Pick out each line in the records below that contains the string "FAQs", matching case exactly, and copy every such line.

▶ _Records for this exercise_:
== Segment start ==
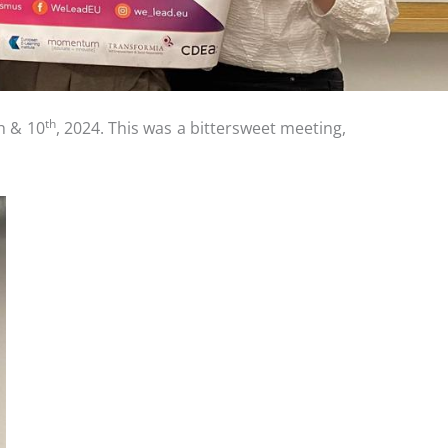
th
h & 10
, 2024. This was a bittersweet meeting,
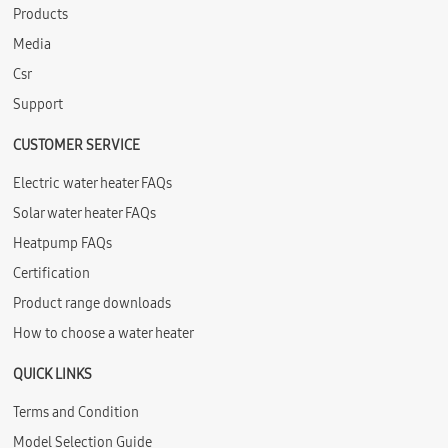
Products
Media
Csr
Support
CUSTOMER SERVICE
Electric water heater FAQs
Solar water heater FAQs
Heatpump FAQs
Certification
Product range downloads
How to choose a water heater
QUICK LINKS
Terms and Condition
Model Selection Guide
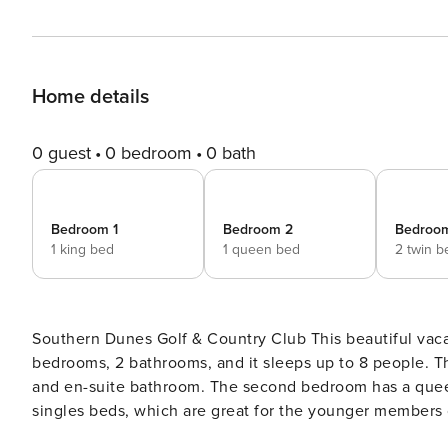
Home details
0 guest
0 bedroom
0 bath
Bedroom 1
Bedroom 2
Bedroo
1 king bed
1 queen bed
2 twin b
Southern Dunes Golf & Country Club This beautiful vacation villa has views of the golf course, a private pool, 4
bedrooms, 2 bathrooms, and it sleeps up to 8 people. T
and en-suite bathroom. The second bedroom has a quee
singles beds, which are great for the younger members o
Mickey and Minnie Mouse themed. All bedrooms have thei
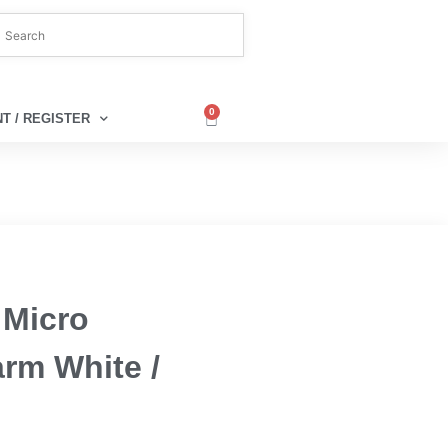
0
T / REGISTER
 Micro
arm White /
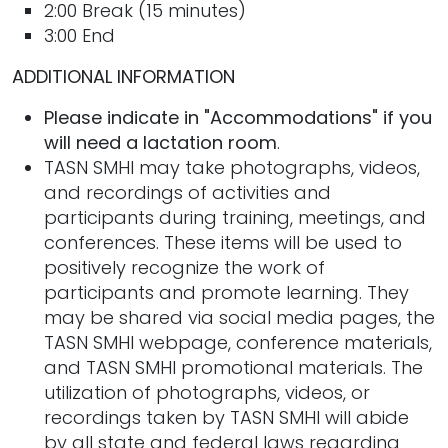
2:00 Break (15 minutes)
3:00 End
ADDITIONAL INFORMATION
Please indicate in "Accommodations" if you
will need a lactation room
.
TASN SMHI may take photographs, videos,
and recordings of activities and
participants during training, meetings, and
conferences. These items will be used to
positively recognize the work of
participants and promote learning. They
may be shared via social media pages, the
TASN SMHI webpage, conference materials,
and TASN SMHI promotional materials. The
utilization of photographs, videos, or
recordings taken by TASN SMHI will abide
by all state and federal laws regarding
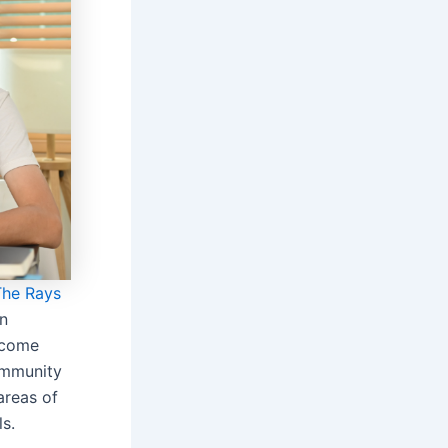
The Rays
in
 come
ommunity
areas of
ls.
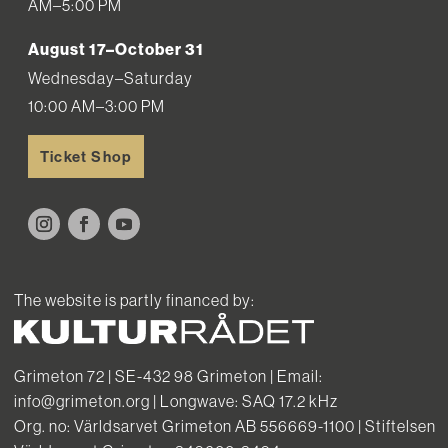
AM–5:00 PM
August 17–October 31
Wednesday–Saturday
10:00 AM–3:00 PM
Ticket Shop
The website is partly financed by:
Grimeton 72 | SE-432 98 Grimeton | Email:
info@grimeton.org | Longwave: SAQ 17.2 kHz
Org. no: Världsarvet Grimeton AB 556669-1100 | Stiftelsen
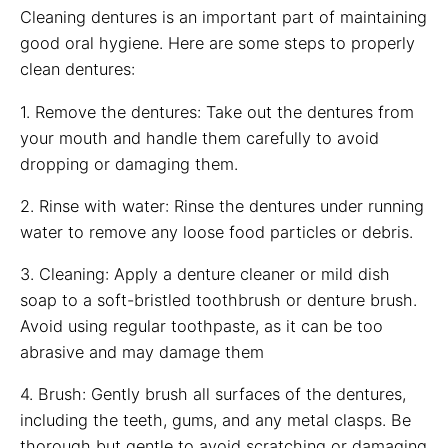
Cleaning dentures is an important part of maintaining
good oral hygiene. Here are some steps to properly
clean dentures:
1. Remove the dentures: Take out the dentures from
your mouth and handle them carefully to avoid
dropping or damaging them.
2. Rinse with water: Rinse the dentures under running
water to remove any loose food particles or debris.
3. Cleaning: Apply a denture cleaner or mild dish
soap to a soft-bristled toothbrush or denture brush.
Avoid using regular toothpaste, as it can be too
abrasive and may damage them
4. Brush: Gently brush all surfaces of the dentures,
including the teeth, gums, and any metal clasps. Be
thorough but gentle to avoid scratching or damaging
== Segment end ==
== Segment start ==
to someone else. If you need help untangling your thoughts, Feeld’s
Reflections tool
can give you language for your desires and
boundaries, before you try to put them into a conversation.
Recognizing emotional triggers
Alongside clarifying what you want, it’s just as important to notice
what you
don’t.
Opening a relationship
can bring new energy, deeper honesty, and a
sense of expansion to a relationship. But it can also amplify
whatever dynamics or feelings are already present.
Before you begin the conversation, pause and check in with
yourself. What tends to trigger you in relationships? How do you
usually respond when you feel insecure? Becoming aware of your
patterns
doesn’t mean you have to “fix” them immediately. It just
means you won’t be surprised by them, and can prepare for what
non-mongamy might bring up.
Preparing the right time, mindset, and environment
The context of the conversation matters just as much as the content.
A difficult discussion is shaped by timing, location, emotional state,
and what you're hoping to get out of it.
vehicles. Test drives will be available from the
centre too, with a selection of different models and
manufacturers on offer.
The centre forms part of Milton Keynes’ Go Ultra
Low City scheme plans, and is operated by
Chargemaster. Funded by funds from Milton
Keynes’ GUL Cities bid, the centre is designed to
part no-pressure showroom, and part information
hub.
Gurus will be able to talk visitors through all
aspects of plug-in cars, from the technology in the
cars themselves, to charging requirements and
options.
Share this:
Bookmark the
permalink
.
== Segment end ==
▶ _Response_:
Electric water heater FAQs
Solar water heater FAQs
Heatpump FAQs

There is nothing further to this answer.